10 Super-Effective Data Collection Methods to Know About
We live in an era that is heavily influenced by data. Every business organization is dependent on insightful stories conveyed by data to take decisions that are imperative for organizational growth. Well, if that didn’t sink in, here are a few questions for you:
Do you want to improve customer experience?
Ever wondered why your competitors are performing better?
Want to introduce a new feature in your product?
Do you need a smarter/faster way of reaching a conclusion?
If the answer is a yes to any of the above, then data collection is the path.
Every organisation can be made more successful and more efficient by making use of insights acquired through data collection.
When you have the right data in hand and the right tools to process and analyse that data, you can turn that data into information, and make more informed and educated decisions based on that information. The data collected however should be relevant, precise, and taken in context, or else it can be misleading, which can have a negative impact on a business. For this reason it is prudent to initially treat your conclusions reached through data collection as hypotheses rather than statements of fact, and to take action in small incremental steps rather than making sweeping changes or big decisions in one go.
In this article we will be discussing the 10 best data collection methods that can help you obtain the right data effectively, as well as some real-life examples of effective data collection in practice. Before delving into data collection methods, let's first briefly cover the basics of data collection. If you already know the theory, feel free to just skip straight to the section on real-life examples of effective data collection.
What is Data Collection?
Data collection is the process of gathering and measuring information from various sources, in a way that enables you to find answers to real questions, and to gain new insights that would not otherwise be immediately obvious – for example the accurate assessment of collected data can help you analyze current trends and even predict future trends.

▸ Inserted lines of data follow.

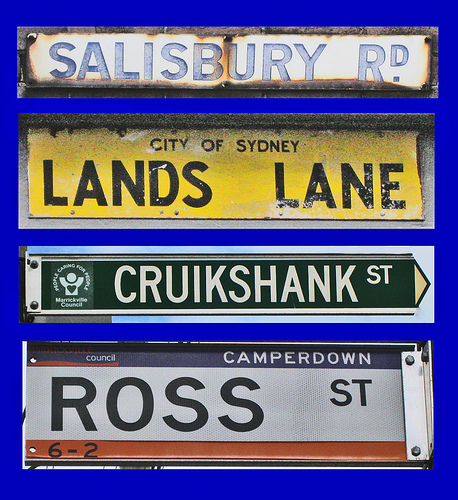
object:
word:
[43, 159, 211, 208]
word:
[222, 350, 371, 368]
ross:
[50, 374, 263, 432]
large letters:
[50, 374, 98, 431]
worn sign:
[16, 24, 437, 101]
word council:
[84, 353, 114, 363]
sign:
[22, 339, 418, 468]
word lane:
[275, 161, 406, 209]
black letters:
[274, 160, 297, 210]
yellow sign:
[28, 127, 422, 220]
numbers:
[83, 441, 100, 459]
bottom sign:
[21, 339, 436, 475]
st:
[366, 263, 395, 287]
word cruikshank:
[110, 260, 358, 304]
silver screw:
[404, 353, 414, 366]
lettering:
[41, 159, 213, 209]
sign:
[18, 108, 438, 231]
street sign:
[24, 244, 434, 325]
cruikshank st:
[114, 263, 392, 306]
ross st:
[49, 376, 372, 431]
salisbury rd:
[48, 35, 409, 86]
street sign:
[17, 25, 440, 98]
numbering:
[47, 439, 61, 459]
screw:
[410, 446, 420, 455]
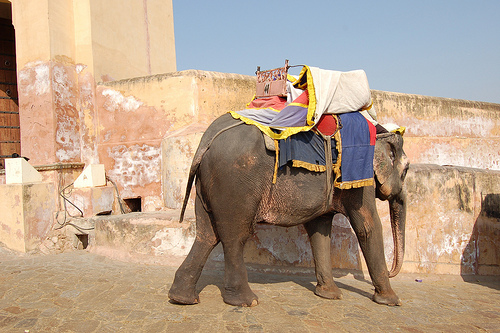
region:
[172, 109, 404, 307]
an adult elephant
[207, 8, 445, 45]
the blue sky in the background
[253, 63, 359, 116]
a seat on the elephant back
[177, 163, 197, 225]
the tail of the elephant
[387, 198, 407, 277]
the long elephant's trunk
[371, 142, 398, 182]
the ear of the elephant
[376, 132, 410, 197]
the head of the elephant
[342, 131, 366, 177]
a blue cloth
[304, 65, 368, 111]
this cloth is yellow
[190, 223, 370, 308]
the shadow of the elephant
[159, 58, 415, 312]
elephant with blankets on its back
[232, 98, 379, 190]
blankets on elephant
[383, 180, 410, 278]
trunk of elephant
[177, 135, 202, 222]
tail of large elephant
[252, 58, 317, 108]
seat on top of elephant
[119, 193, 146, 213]
opening in brick wall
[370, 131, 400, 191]
ear on head of elephant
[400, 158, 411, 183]
eye of large elephant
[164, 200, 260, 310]
back legs of elephant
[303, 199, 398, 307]
front legs of elephant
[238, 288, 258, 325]
There is an elephant's hoof here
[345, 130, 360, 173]
There is a blue and red blanket here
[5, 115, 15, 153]
There is brick that is back on this building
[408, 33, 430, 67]
There is a light blue sky pictured here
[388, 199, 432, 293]
This elephant has a long trunk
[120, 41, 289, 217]
This photo looks quite lovely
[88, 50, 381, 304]
This photo really has a sharp definition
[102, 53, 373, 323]
This photo was taken in the late afternoon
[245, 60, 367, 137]
howdah on elephant's back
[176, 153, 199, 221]
tail of elephant hanging down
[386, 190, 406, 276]
trunk on elephant's face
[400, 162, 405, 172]
eyeball of elephant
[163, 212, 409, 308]
four legs on elephant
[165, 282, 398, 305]
feet on elephant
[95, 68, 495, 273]
city wall made of stone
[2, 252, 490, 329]
city street made of stone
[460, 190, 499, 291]
shadow being cast onto ground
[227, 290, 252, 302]
The foot of an elephant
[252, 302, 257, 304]
The toe of an elephant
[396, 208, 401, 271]
The trunk of an elephant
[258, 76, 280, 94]
A seat on the elephant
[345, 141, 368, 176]
Blue cloth hanging on the side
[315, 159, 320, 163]
A hole in a blue cloth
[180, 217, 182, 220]
The tip of the tail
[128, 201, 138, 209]
A hole in the wall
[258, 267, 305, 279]
Shadow cast by elephant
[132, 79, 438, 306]
elephant on the dirt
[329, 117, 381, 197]
fabric on a elephant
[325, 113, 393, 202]
gold trim on fabric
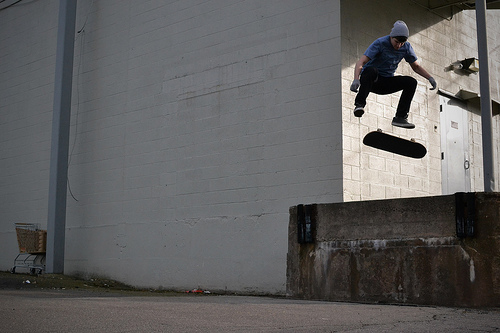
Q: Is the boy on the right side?
A: Yes, the boy is on the right of the image.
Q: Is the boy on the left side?
A: No, the boy is on the right of the image.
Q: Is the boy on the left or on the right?
A: The boy is on the right of the image.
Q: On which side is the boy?
A: The boy is on the right of the image.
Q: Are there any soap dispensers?
A: No, there are no soap dispensers.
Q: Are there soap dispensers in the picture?
A: No, there are no soap dispensers.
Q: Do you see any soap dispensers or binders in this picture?
A: No, there are no soap dispensers or binders.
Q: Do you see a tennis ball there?
A: No, there are no tennis balls.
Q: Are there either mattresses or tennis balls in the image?
A: No, there are no tennis balls or mattresses.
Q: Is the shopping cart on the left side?
A: Yes, the shopping cart is on the left of the image.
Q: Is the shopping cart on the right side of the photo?
A: No, the shopping cart is on the left of the image.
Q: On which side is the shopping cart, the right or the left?
A: The shopping cart is on the left of the image.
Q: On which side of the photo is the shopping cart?
A: The shopping cart is on the left of the image.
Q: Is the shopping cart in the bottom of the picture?
A: Yes, the shopping cart is in the bottom of the image.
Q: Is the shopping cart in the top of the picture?
A: No, the shopping cart is in the bottom of the image.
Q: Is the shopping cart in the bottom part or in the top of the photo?
A: The shopping cart is in the bottom of the image.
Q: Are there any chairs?
A: No, there are no chairs.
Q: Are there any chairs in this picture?
A: No, there are no chairs.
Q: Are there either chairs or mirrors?
A: No, there are no chairs or mirrors.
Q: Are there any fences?
A: No, there are no fences.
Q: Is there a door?
A: Yes, there is a door.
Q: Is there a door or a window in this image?
A: Yes, there is a door.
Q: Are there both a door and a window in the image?
A: No, there is a door but no windows.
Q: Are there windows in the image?
A: No, there are no windows.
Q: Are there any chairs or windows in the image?
A: No, there are no windows or chairs.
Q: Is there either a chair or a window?
A: No, there are no windows or chairs.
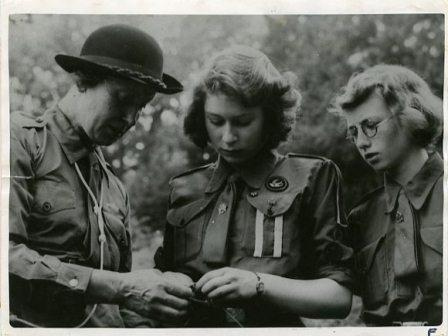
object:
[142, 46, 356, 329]
woman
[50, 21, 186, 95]
trilbyhat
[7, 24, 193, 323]
man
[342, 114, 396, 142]
glasses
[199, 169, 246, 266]
tie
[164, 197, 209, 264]
pocket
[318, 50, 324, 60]
leaves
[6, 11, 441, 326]
scene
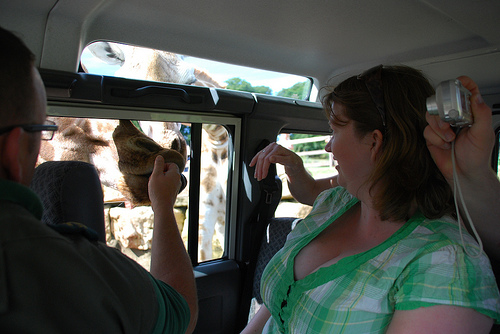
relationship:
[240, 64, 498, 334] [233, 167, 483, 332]
lady in shirt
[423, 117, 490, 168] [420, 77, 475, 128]
hand holding camera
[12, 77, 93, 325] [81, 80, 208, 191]
man petting giraffe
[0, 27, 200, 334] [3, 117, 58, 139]
man has on glasses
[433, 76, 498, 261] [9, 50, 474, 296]
person taking a picture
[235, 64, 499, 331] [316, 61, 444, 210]
lady with sunglasses on her head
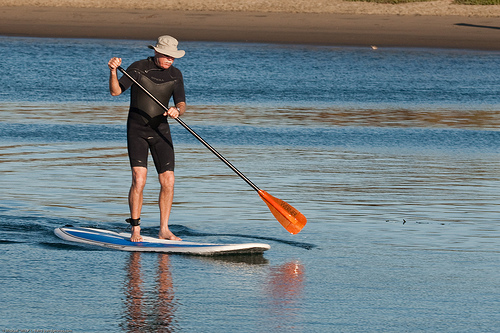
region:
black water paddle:
[107, 55, 314, 242]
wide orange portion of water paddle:
[248, 185, 328, 240]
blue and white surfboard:
[44, 214, 269, 263]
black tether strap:
[116, 214, 146, 233]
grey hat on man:
[142, 29, 189, 62]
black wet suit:
[118, 57, 196, 179]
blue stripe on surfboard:
[58, 221, 230, 261]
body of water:
[6, 30, 498, 323]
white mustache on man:
[160, 58, 175, 66]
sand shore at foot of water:
[4, 3, 499, 60]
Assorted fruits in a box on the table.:
[368, 181, 376, 323]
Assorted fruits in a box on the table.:
[29, 165, 67, 309]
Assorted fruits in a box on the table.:
[419, 138, 430, 183]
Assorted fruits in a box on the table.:
[116, 244, 156, 316]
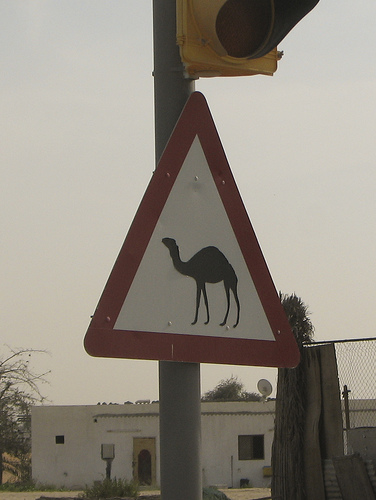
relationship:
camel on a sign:
[161, 235, 242, 329] [82, 89, 304, 372]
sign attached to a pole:
[82, 89, 304, 372] [147, 2, 206, 500]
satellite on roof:
[257, 377, 274, 401] [31, 397, 374, 413]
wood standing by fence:
[275, 339, 375, 500] [272, 338, 375, 500]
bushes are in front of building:
[79, 475, 141, 500] [29, 397, 374, 490]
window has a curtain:
[236, 434, 267, 464] [237, 435, 253, 460]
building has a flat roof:
[29, 397, 374, 490] [31, 397, 374, 413]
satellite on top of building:
[257, 377, 274, 401] [29, 397, 374, 490]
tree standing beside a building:
[3, 346, 56, 494] [29, 397, 374, 490]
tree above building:
[275, 288, 312, 353] [29, 397, 374, 490]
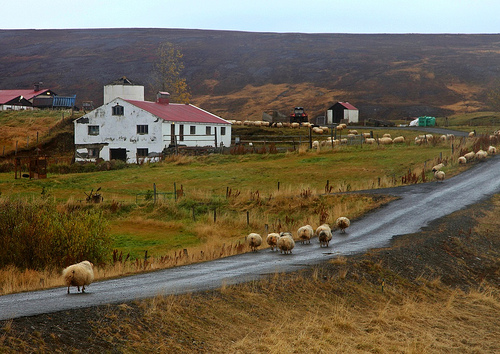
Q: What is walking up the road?
A: Sheep.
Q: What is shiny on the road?
A: Water.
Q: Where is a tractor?
A: Middle back.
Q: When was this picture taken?
A: Daytime.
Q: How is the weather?
A: Gloomy.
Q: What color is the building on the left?
A: White.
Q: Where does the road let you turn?
A: The middle before white barn.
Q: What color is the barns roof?
A: Red.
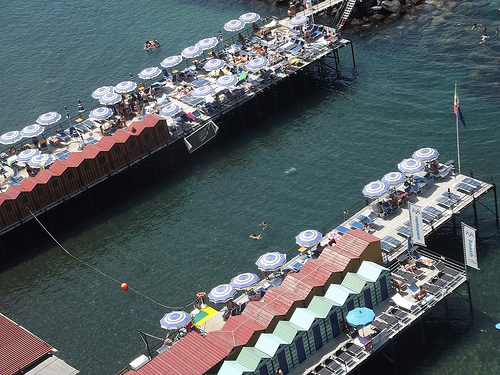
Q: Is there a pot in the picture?
A: No, there are no pots.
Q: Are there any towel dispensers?
A: No, there are no towel dispensers.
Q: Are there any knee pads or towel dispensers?
A: No, there are no towel dispensers or knee pads.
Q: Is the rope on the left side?
A: Yes, the rope is on the left of the image.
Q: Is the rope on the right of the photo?
A: No, the rope is on the left of the image.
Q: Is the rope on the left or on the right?
A: The rope is on the left of the image.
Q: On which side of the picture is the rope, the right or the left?
A: The rope is on the left of the image.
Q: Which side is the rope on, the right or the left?
A: The rope is on the left of the image.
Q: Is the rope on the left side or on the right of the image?
A: The rope is on the left of the image.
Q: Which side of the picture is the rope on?
A: The rope is on the left of the image.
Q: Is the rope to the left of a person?
A: Yes, the rope is to the left of a person.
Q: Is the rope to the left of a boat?
A: No, the rope is to the left of a person.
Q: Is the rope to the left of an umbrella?
A: Yes, the rope is to the left of an umbrella.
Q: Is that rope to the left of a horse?
A: No, the rope is to the left of an umbrella.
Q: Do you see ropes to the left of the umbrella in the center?
A: Yes, there is a rope to the left of the umbrella.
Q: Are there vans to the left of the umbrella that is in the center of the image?
A: No, there is a rope to the left of the umbrella.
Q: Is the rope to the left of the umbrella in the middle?
A: Yes, the rope is to the left of the umbrella.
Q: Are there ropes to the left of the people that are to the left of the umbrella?
A: Yes, there is a rope to the left of the people.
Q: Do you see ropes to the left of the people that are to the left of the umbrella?
A: Yes, there is a rope to the left of the people.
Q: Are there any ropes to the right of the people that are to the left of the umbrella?
A: No, the rope is to the left of the people.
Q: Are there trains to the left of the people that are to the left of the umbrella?
A: No, there is a rope to the left of the people.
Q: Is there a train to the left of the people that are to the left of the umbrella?
A: No, there is a rope to the left of the people.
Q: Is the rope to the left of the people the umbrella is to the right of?
A: Yes, the rope is to the left of the people.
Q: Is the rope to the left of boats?
A: No, the rope is to the left of the people.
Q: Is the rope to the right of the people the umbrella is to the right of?
A: No, the rope is to the left of the people.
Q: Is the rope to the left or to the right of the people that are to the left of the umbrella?
A: The rope is to the left of the people.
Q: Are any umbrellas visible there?
A: Yes, there is an umbrella.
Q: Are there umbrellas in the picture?
A: Yes, there is an umbrella.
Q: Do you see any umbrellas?
A: Yes, there is an umbrella.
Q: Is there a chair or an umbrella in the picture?
A: Yes, there is an umbrella.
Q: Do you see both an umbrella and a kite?
A: No, there is an umbrella but no kites.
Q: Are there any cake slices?
A: No, there are no cake slices.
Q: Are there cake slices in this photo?
A: No, there are no cake slices.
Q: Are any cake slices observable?
A: No, there are no cake slices.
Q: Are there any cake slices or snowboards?
A: No, there are no cake slices or snowboards.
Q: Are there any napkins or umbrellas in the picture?
A: Yes, there is an umbrella.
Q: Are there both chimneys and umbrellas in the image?
A: No, there is an umbrella but no chimneys.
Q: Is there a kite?
A: No, there are no kites.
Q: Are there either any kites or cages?
A: No, there are no kites or cages.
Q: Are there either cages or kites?
A: No, there are no kites or cages.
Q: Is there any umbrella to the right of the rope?
A: Yes, there is an umbrella to the right of the rope.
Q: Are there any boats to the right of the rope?
A: No, there is an umbrella to the right of the rope.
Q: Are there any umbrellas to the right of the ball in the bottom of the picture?
A: Yes, there is an umbrella to the right of the ball.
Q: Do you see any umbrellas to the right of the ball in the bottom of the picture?
A: Yes, there is an umbrella to the right of the ball.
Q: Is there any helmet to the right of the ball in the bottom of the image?
A: No, there is an umbrella to the right of the ball.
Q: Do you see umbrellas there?
A: Yes, there is an umbrella.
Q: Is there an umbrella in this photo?
A: Yes, there is an umbrella.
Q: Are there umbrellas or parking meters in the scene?
A: Yes, there is an umbrella.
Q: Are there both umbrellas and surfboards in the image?
A: No, there is an umbrella but no surfboards.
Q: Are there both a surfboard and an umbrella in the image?
A: No, there is an umbrella but no surfboards.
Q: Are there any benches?
A: No, there are no benches.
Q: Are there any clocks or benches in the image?
A: No, there are no benches or clocks.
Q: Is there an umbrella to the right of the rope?
A: Yes, there is an umbrella to the right of the rope.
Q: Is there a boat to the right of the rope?
A: No, there is an umbrella to the right of the rope.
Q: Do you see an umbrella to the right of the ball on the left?
A: Yes, there is an umbrella to the right of the ball.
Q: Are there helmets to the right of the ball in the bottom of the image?
A: No, there is an umbrella to the right of the ball.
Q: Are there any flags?
A: Yes, there is a flag.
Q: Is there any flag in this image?
A: Yes, there is a flag.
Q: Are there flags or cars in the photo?
A: Yes, there is a flag.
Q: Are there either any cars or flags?
A: Yes, there is a flag.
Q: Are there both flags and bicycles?
A: No, there is a flag but no bicycles.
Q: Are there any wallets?
A: No, there are no wallets.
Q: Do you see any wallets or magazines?
A: No, there are no wallets or magazines.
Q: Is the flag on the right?
A: Yes, the flag is on the right of the image.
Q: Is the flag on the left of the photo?
A: No, the flag is on the right of the image.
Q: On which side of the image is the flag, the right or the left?
A: The flag is on the right of the image.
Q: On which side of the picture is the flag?
A: The flag is on the right of the image.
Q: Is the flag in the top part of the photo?
A: Yes, the flag is in the top of the image.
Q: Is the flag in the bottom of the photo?
A: No, the flag is in the top of the image.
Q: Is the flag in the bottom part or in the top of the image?
A: The flag is in the top of the image.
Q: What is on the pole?
A: The flag is on the pole.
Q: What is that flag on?
A: The flag is on the pole.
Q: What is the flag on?
A: The flag is on the pole.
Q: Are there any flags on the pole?
A: Yes, there is a flag on the pole.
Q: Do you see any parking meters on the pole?
A: No, there is a flag on the pole.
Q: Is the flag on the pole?
A: Yes, the flag is on the pole.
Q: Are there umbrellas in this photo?
A: Yes, there is an umbrella.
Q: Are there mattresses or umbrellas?
A: Yes, there is an umbrella.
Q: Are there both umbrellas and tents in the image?
A: No, there is an umbrella but no tents.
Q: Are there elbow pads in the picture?
A: No, there are no elbow pads.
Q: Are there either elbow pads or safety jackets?
A: No, there are no elbow pads or safety jackets.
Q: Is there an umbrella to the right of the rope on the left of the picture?
A: Yes, there is an umbrella to the right of the rope.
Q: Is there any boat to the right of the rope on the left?
A: No, there is an umbrella to the right of the rope.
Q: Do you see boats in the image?
A: No, there are no boats.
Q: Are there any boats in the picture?
A: No, there are no boats.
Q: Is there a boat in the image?
A: No, there are no boats.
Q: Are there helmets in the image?
A: No, there are no helmets.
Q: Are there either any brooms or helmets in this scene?
A: No, there are no helmets or brooms.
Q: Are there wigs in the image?
A: No, there are no wigs.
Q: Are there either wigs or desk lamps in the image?
A: No, there are no wigs or desk lamps.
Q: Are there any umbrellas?
A: Yes, there is an umbrella.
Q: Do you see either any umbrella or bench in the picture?
A: Yes, there is an umbrella.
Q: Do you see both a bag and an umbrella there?
A: No, there is an umbrella but no bags.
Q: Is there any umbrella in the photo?
A: Yes, there is an umbrella.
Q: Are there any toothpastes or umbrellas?
A: Yes, there is an umbrella.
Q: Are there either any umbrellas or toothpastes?
A: Yes, there is an umbrella.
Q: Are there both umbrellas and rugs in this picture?
A: No, there is an umbrella but no rugs.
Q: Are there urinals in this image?
A: No, there are no urinals.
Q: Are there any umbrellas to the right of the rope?
A: Yes, there is an umbrella to the right of the rope.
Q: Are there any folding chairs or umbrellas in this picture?
A: Yes, there is an umbrella.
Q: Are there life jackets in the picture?
A: No, there are no life jackets.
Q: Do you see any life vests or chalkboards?
A: No, there are no life vests or chalkboards.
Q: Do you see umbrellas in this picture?
A: Yes, there is an umbrella.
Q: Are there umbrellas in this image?
A: Yes, there is an umbrella.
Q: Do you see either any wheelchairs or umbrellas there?
A: Yes, there is an umbrella.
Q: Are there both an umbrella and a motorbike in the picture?
A: No, there is an umbrella but no motorcycles.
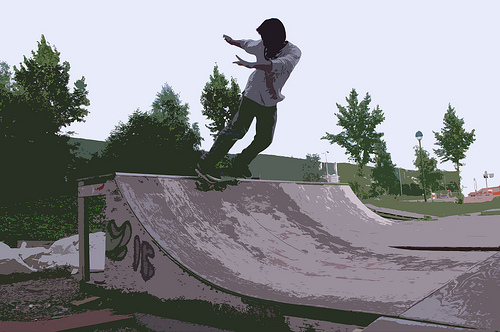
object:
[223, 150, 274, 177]
shoe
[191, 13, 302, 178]
man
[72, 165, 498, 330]
ramp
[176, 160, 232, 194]
right shoe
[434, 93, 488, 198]
tree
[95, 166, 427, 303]
horse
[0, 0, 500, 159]
cloud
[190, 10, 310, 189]
skater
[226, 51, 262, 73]
hand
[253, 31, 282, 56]
face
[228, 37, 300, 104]
shirt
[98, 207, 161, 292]
graffiti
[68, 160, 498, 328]
skateboard ramp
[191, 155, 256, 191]
skateboard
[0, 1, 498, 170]
blue sky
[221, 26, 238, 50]
hand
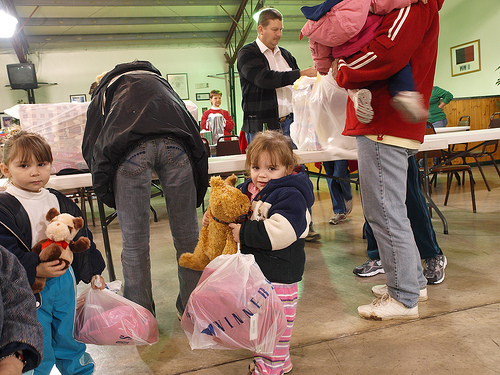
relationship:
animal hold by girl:
[38, 210, 90, 260] [0, 130, 104, 288]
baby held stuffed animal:
[201, 129, 315, 375] [177, 173, 252, 272]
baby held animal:
[0, 129, 105, 375] [30, 207, 91, 295]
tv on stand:
[5, 61, 38, 85] [5, 83, 44, 100]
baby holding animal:
[0, 129, 105, 375] [30, 207, 91, 295]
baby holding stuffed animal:
[201, 129, 315, 375] [183, 174, 237, 268]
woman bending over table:
[77, 56, 220, 320] [3, 141, 453, 204]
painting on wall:
[448, 38, 483, 78] [433, 2, 499, 95]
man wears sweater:
[235, 10, 299, 135] [241, 38, 298, 121]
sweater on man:
[241, 38, 298, 121] [235, 10, 299, 135]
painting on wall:
[449, 39, 482, 78] [438, 1, 498, 121]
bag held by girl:
[179, 253, 282, 360] [219, 134, 316, 374]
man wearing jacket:
[336, 0, 440, 318] [348, 1, 426, 133]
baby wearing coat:
[201, 129, 315, 375] [236, 169, 314, 278]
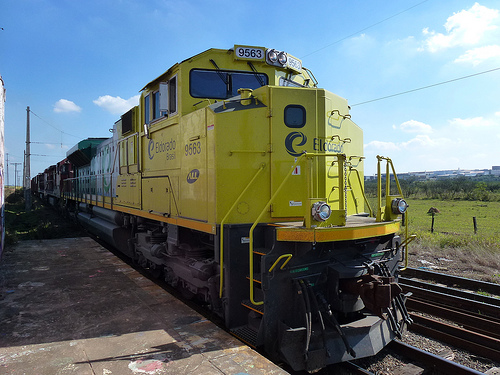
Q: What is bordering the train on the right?
A: Grass.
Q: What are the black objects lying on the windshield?
A: Windshield wipers.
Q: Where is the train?
A: On the railroad track.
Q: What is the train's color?
A: Yellow.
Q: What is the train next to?
A: A brown platform.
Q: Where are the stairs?
A: Front of the train engine.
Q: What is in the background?
A: Grass.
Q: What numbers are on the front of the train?
A: 9563.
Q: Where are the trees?
A: To the train's left.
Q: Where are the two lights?
A: The front of the train.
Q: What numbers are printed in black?
A: 9563.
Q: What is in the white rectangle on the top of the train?
A: Number.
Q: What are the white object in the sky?
A: Clouds.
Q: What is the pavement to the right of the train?
A: Sidewalk.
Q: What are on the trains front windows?
A: Wipers.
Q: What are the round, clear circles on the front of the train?
A: Head lights.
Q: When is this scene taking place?
A: Daytime.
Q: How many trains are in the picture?
A: One.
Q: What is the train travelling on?
A: Train tracks.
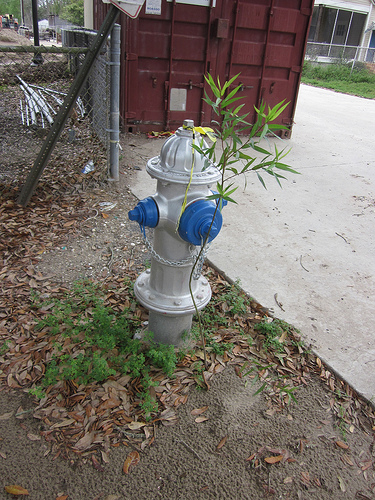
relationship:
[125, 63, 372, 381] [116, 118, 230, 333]
driveway next to hydrant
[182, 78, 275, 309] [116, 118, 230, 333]
plant beside hydrant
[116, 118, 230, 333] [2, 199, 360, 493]
hydrant on ground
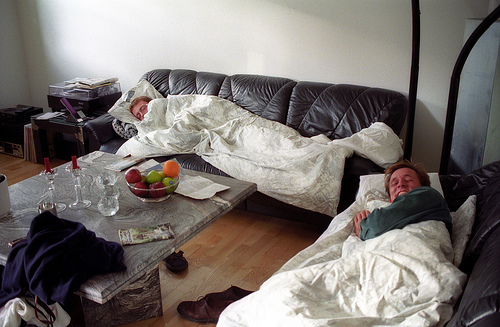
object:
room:
[3, 2, 499, 326]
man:
[128, 95, 331, 171]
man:
[271, 162, 452, 327]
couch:
[80, 68, 406, 217]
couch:
[450, 168, 500, 327]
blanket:
[116, 94, 404, 216]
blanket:
[218, 189, 477, 326]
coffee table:
[0, 150, 258, 327]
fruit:
[162, 160, 181, 179]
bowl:
[127, 183, 178, 202]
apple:
[125, 168, 142, 183]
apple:
[132, 181, 148, 197]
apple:
[149, 182, 168, 199]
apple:
[145, 169, 164, 183]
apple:
[162, 177, 179, 194]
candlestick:
[39, 171, 66, 213]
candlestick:
[65, 164, 93, 211]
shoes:
[175, 285, 252, 323]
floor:
[0, 156, 322, 327]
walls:
[22, 0, 488, 196]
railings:
[402, 1, 421, 167]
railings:
[439, 6, 498, 167]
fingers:
[366, 210, 371, 218]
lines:
[166, 69, 172, 93]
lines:
[192, 70, 199, 94]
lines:
[284, 80, 299, 125]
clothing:
[0, 212, 125, 308]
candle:
[44, 157, 50, 173]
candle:
[72, 156, 77, 169]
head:
[128, 96, 151, 120]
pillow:
[106, 78, 166, 126]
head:
[382, 161, 430, 204]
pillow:
[358, 173, 442, 199]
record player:
[47, 76, 122, 113]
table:
[48, 112, 84, 161]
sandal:
[160, 250, 189, 273]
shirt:
[359, 187, 452, 240]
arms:
[83, 113, 119, 152]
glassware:
[96, 170, 121, 217]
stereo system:
[0, 141, 23, 160]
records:
[22, 124, 25, 162]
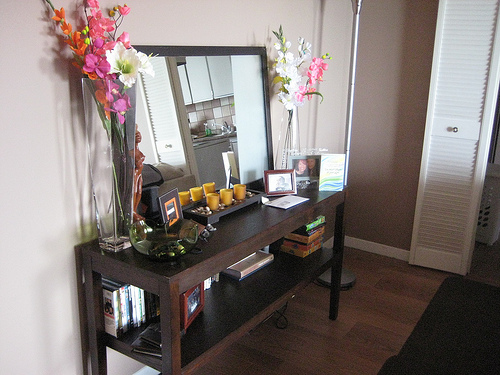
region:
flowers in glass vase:
[59, 6, 160, 259]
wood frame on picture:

Why Should You Collect Data?
By now, you would already have a general idea of data collection, but are you convinced enough to employ it yet?
If not, let’s briefly go through some of the advantages and uses of data collection:
- It helps you focus your limited energy and resources on the pieces that have the most impact.
- It aids you in understanding your customers better.
- It helps you analyze trends better, as to how customer opinions and behaviour change over time.
- You can make quicker, more effective decisions based on the data collected.
- It enables you to segment audiences and curate dedicated marketing strategies for each segment.
- Feedback data let’s you resolve issues and to improve your product/services where its most needed.
- It helps improve customer relationships.
What are the Different Types of Data Collection?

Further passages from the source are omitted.